Non, il n’est pas recommandé d’utiliser des répulsifs à base de pyréthrinoïdes (souvent appelés « bougies anti-moustiques » ou « spirales anti-moustiques ») pendant la grossesse, en particulier dans un espace clos et mal ventilé. Ces produits contiennent généralement des substances actives comme la d-allethrine, la prallethrine ou la metofluthrine, dont l’inhalation chronique ou répétée peut poser des risques potentiels pour la santé maternelle et fœtale.
Les données toxicologiques chez l’humain restent limitées, mais des études animales ont mis en évidence des effets neurotoxiques et des perturbations du développement embryonnaire à forte exposition.

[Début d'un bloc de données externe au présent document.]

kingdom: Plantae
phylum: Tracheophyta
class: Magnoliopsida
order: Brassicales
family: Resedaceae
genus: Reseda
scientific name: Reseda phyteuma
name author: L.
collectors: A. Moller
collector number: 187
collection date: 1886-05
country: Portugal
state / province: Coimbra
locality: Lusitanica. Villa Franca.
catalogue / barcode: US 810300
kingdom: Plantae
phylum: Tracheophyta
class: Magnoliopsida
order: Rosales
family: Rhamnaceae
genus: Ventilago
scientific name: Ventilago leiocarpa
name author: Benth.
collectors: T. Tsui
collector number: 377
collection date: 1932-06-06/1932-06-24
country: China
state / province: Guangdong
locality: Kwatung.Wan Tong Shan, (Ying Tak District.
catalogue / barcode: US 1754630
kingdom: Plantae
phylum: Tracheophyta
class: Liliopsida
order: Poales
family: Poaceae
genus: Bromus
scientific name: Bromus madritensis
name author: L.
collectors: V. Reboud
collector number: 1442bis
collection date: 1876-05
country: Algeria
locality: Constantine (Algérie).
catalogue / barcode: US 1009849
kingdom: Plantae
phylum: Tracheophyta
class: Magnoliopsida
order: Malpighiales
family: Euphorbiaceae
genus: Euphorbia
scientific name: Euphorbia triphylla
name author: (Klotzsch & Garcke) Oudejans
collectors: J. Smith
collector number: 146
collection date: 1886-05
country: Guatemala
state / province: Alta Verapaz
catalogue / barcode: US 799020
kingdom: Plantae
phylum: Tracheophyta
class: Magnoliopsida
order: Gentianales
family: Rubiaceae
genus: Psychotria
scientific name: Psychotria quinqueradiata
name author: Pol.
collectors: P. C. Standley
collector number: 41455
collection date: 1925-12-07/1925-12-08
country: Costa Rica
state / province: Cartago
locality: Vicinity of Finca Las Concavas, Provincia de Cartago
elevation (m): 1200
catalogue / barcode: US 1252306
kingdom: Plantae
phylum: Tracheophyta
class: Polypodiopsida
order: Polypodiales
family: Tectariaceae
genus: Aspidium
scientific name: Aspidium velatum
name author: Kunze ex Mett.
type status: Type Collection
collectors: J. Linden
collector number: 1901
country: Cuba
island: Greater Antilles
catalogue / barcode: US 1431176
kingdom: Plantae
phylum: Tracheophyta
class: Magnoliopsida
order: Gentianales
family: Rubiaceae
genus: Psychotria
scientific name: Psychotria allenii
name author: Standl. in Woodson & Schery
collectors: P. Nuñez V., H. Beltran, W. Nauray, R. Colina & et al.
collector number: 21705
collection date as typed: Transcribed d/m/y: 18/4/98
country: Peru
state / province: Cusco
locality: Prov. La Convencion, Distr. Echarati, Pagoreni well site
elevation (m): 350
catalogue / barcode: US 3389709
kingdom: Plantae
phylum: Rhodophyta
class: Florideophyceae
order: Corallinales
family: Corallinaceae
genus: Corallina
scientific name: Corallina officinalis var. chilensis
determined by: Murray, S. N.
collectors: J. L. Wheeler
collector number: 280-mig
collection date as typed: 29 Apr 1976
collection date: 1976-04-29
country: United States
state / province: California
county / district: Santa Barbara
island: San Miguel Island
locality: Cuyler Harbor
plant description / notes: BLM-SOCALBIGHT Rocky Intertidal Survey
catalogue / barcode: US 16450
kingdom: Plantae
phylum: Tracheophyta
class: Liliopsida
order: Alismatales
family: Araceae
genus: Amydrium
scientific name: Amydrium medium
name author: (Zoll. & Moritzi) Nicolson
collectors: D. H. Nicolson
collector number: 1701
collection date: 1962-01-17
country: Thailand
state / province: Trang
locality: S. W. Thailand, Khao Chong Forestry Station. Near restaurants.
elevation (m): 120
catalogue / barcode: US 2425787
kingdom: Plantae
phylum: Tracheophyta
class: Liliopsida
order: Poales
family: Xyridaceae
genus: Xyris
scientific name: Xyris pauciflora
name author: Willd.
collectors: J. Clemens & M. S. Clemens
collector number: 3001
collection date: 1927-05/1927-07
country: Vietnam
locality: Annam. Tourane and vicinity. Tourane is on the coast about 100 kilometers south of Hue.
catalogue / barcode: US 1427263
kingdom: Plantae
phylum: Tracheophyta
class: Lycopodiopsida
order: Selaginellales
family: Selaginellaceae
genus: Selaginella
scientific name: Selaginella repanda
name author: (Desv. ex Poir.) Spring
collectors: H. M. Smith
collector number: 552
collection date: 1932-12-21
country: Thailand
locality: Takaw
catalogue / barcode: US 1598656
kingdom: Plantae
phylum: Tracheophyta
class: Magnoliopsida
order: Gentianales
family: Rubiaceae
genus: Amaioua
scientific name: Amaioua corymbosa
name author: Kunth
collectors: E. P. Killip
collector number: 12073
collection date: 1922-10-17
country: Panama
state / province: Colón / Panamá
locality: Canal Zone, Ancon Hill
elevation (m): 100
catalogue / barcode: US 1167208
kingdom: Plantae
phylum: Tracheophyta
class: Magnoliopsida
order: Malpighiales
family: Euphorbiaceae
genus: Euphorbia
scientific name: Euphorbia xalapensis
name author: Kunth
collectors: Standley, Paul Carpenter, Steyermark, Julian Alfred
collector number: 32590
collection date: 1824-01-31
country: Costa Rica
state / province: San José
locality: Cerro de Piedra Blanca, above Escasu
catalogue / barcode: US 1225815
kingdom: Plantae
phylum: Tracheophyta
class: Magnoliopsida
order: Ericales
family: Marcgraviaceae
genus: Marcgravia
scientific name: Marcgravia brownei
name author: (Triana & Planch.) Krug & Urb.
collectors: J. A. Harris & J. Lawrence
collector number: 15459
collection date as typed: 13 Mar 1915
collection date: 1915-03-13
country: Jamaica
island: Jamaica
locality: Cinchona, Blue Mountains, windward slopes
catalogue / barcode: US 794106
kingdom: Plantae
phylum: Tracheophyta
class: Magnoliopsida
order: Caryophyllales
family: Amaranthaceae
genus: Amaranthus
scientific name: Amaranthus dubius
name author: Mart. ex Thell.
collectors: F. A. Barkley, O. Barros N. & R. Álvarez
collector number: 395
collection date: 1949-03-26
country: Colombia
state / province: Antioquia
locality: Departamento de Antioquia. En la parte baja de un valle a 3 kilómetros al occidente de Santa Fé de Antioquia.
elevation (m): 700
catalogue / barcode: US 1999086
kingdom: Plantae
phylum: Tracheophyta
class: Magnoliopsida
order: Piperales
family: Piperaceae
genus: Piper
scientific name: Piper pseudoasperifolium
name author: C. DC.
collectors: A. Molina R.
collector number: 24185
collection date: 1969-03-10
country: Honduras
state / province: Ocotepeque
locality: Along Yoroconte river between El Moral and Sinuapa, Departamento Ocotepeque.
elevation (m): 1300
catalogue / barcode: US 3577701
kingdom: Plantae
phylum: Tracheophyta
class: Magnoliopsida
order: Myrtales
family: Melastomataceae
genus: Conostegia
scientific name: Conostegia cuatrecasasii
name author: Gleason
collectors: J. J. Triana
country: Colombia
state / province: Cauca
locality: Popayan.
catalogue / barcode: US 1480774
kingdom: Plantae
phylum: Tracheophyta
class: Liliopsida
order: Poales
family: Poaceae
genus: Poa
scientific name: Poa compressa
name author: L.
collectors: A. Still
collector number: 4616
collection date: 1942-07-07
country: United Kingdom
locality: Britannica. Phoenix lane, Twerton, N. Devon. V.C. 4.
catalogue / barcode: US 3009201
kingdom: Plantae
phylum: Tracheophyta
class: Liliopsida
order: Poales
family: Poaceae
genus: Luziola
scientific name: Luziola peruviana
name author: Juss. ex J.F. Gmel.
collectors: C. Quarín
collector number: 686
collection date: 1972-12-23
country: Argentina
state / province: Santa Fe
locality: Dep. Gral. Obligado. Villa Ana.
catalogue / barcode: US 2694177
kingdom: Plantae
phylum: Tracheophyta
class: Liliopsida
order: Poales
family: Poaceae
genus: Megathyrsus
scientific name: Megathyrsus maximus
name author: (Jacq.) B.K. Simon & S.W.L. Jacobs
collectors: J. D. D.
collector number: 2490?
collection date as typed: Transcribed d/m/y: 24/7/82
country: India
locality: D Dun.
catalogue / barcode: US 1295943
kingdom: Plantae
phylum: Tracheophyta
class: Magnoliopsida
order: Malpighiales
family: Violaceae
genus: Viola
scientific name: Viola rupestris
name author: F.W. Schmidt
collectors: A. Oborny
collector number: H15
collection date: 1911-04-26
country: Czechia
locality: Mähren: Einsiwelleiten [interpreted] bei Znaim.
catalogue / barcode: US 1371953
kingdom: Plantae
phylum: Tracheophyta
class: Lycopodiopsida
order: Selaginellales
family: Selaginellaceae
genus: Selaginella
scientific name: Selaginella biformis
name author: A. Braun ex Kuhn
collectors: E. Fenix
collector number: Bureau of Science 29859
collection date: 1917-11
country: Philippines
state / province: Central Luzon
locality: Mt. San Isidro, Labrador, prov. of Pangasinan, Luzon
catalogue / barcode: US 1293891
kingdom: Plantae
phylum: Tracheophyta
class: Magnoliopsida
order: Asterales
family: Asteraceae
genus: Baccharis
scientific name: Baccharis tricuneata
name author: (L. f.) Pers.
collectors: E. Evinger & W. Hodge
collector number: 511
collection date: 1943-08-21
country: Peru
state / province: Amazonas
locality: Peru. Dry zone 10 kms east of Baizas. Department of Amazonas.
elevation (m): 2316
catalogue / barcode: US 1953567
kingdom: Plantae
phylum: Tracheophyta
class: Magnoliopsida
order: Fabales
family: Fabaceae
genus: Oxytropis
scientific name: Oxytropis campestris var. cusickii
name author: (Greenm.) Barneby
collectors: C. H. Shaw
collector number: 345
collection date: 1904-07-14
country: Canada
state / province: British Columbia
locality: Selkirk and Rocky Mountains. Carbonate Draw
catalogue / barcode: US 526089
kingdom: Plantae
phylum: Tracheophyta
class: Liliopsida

En pratique clinique, les autorités sanitaires françaises (ANSM) et internationales (OMS, EPA) préconisent une approche de précaution : éviter toute exposition inutile aux insecticides volatils pendant la grossesse, surtout au cours du premier trimestre, période critique de l’organogenèse.
Des alternatives sûres et efficaces existent : moustiquaires imprégnées de perméthrine (recommandées par l’OMS), vêtements longs et clairs, répulsifs cutanés à base de DEET (jusqu’à 30 %) ou d’IR3535 (autoriseés pendant la grossesse sous réserve d’une utilisation conforme aux doses recommandées), ainsi que des dispositifs électriques sans émission de substances chimiques (ex. : lampes UV avec piège à ventilateur). Une bonne hygiène environnementale — élimination des eaux stagnantes, fermeture des fenêtres avec moustiquaires — reste la mesure préventive la plus fondamentale.
En cas de doute ou d’exposition accidentelle importante, consultez sans délai votre médecin traitant ou un centre antipoison (Centre français des réactions toxiques médicamenteuses – CFRTM).